WHAT TO PRODUCE
Find the line with "[80,525,184,538] 199BBusiness ->". Repeat it and each line after it, exactly, down to the end of the records below.

GIVEN ENTRIES
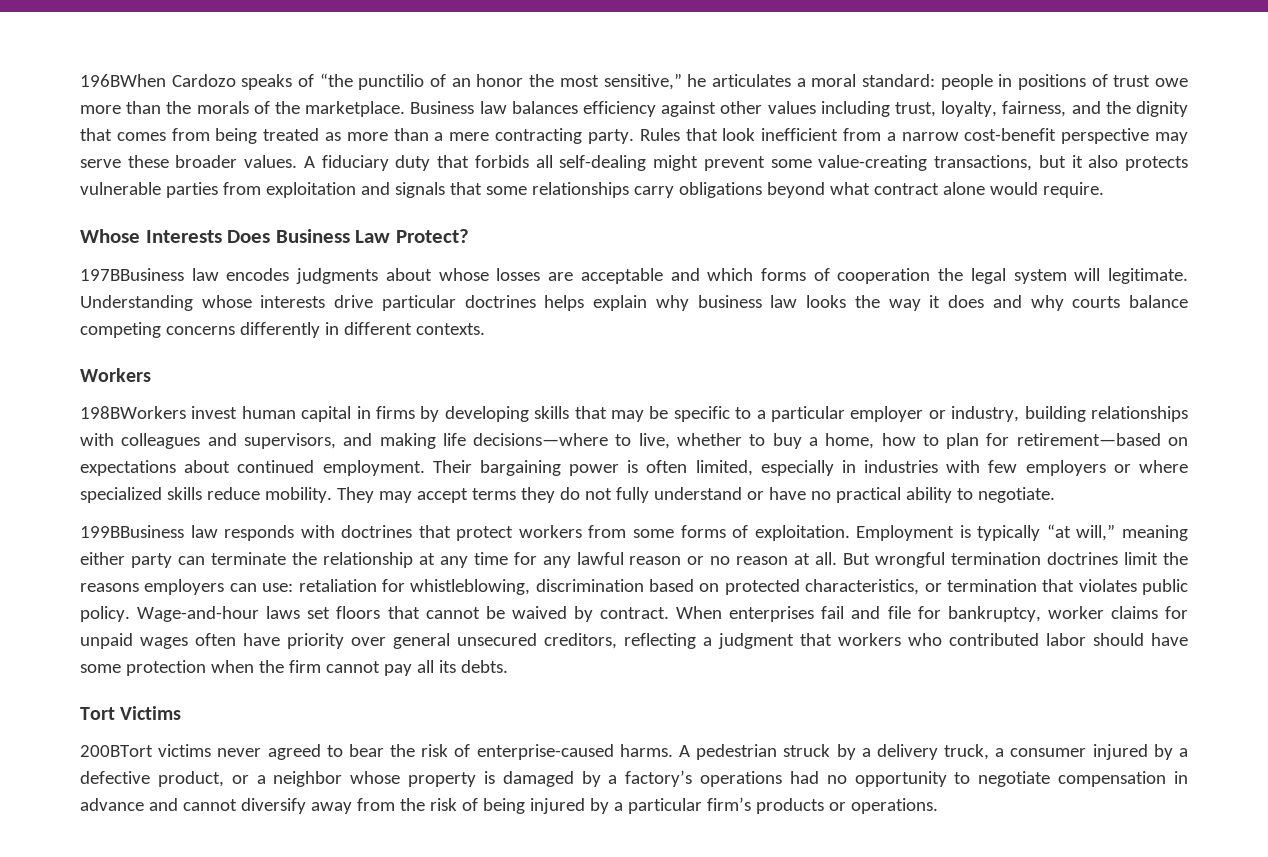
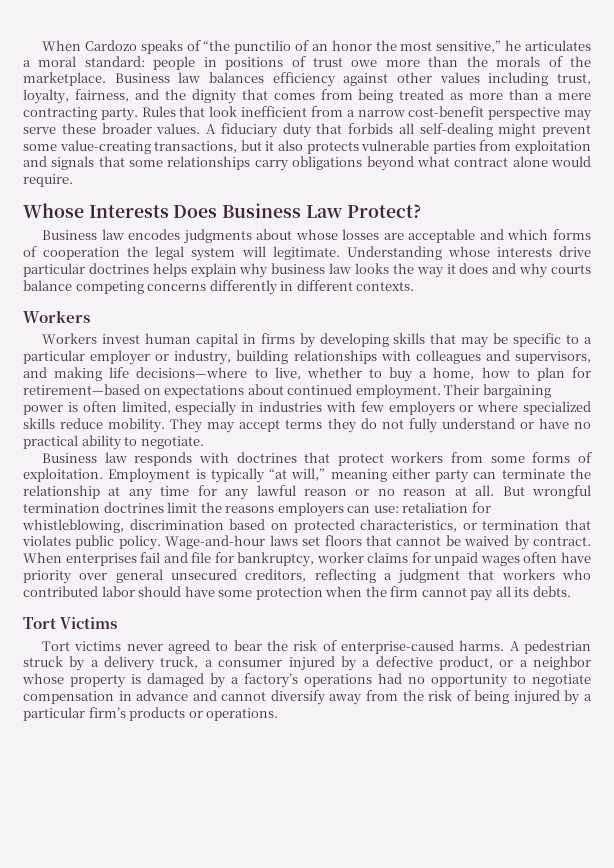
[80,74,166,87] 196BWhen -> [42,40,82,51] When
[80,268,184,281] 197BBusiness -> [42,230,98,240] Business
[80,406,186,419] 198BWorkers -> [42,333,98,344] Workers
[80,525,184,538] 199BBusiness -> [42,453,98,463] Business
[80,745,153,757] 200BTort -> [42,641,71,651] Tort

RESPONSE TO THE TASK
[80,525,184,538] 199BBusiness -> [42,453,98,463] Business
[80,745,153,757] 200BTort -> [42,641,71,651] Tort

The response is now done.